Of the nine Braves pitchers who worked over two days, all ended with a series ERA of 0.00. The final 12 Reds to bat Thursday made outs. Two young Braves starters and a boatload of able relievers made it almost unfair for the visitors, who’d batted a big-league worst .212 and who’d scored 60 percent of their runs – an all-time high – on home runs. Good pitching tends to beat good hitting. We just saw great pitching overwhelm terrible hitting.
Said Snitker: “I liked our chances after we scored the one run.”

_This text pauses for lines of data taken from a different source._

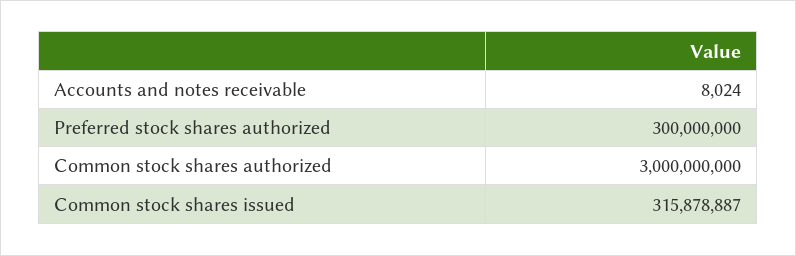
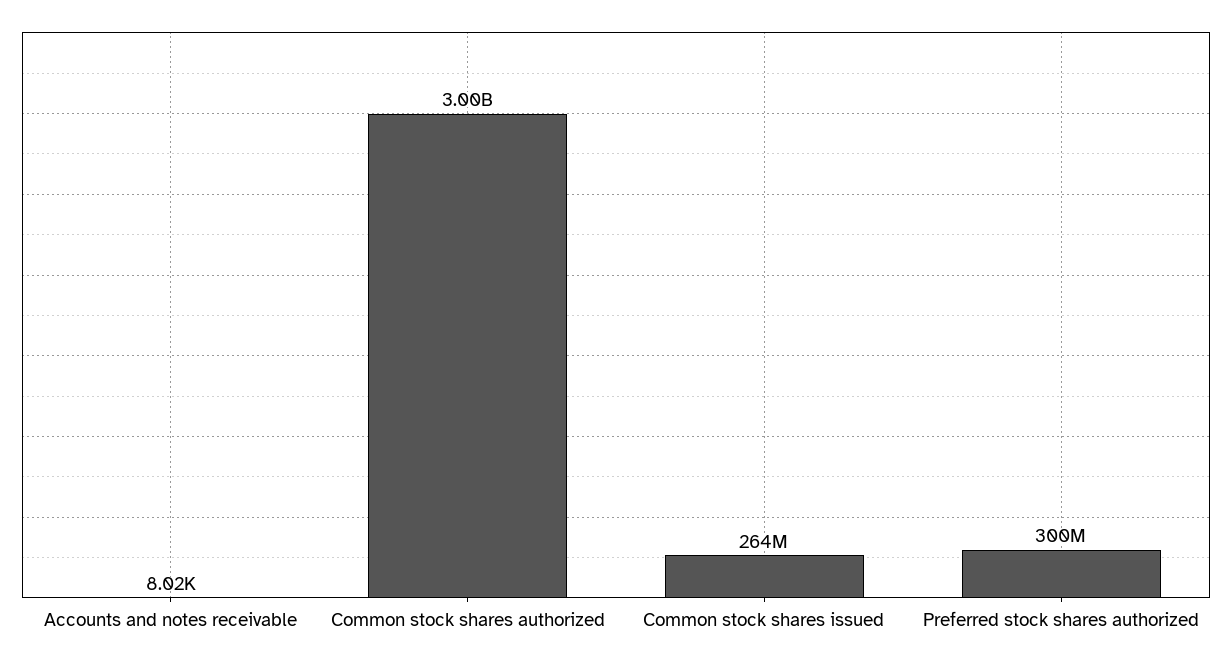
  {
    "Accounts and notes receivable": 8024,
    "Preferred stock shares authorized": 300000000,
    "Common stock shares authorized": 3000000000,
-   "Common stock shares issued": 315878887
+   "Common stock shares issued": 264000000
  }

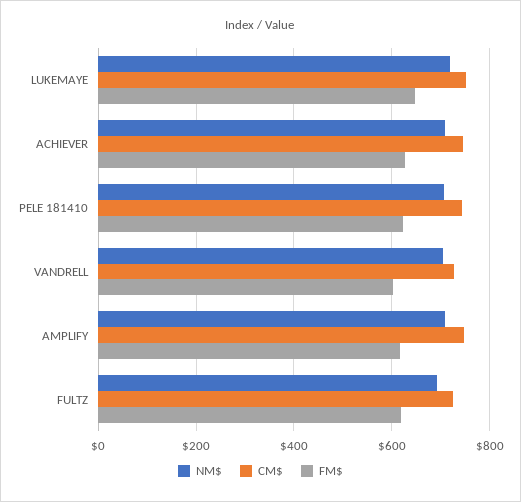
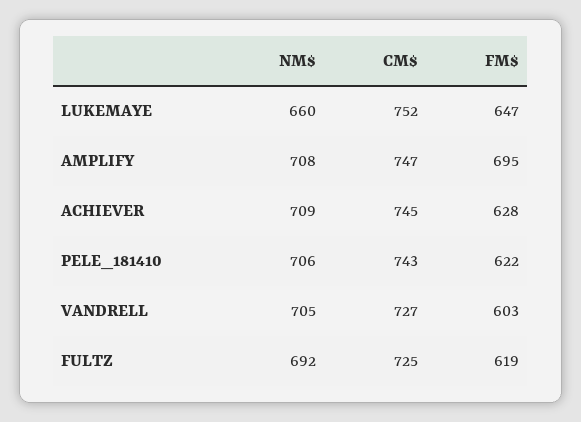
  {
    "NM$": {
-     "LUKEMAYE": 720,
+     "LUKEMAYE": 660,
      "ACHIEVER": 709,
      "PELE 181410": 706,
      "VANDRELL": 705,
      "AMPLIFY": 708,
      "FULTZ": 692
    },
    "CM$": {
      "LUKEMAYE": 752,
      "ACHIEVER": 745,
      "PELE 181410": 743,
      "VANDRELL": 727,
      "AMPLIFY": 747,
      "FULTZ": 725
    },
    "FM$": {
      "LUKEMAYE": 647,
      "ACHIEVER": 628,
      "PELE 181410": 622,
      "VANDRELL": 603,
-     "AMPLIFY": 620,
+     "AMPLIFY": 695,
      "FULTZ": 619
    }
  }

Acuna’s RBI double off Luis Castillo marked the only run the Braves scored off a starter over two days. The Reds loaded the bases against Anderson in the second inning – the 22-year-old needed 32 pitches and a visit from pitching coach Rick Kranitz to work through it – but managed one runner thereafter. In his seventh big-league start, Anderson yielded two hits over six innings, striking out nine.
Said Anderson: “I had one inning where I had to battle and grind through it. The confidence you get from that kind of propels you through the rest of the game.”
Said Snitker of Anderson, whose MLB debut came Aug. 26: “All of a sudden, I’m coming to expect it.”
Lest we forget, this was the team that appeared to have run out of starting pitchers. Maybe the lack of arms – and the absence of off-days – will catch up them in the longer rounds, but Anderson and Fried faced Castillo and Trevor Bauer, two of the best in the business, and didn’t blink. “Stoic,” was Snitker’s word for Anderson. It fit him. It fit this whole team.
Well, it did – until it didn’t. As Ozuna’s home run cleared the fence, he stopped short of first base to mime a selfie. When Duvall made the score 5-0, Ozuna summoned him to the end of the dugout for a tandem pose. “He kind of put me in the spotlight,” Duvall said. “I was having fun with it. I’m not super flashy. But we had a big inning.”
Yes. In the end, the Braves resembled the team that finished second in baseball in scoring. They faced great pitching and prevailed. The Reds faced two Braves making their first postseason starts and a host of able relievers, and they wilted. Entering the series, Cincinnati’s Joey Votto had called his team “a freakin' nightmare” of an opponent. The nightmare was two-and-done. The better team is bubble-bound.
“Just checking a box off,” Snitker said, and the Braves have indeed posted but two of the required 13 victories required to win this expanded tournament. Still, when you’ve gone nearly two decades without making it sniffing Round 2, this constituted more than mere box-checking. This was a dragon slain, a mountain scaled. Somebody take a selfie!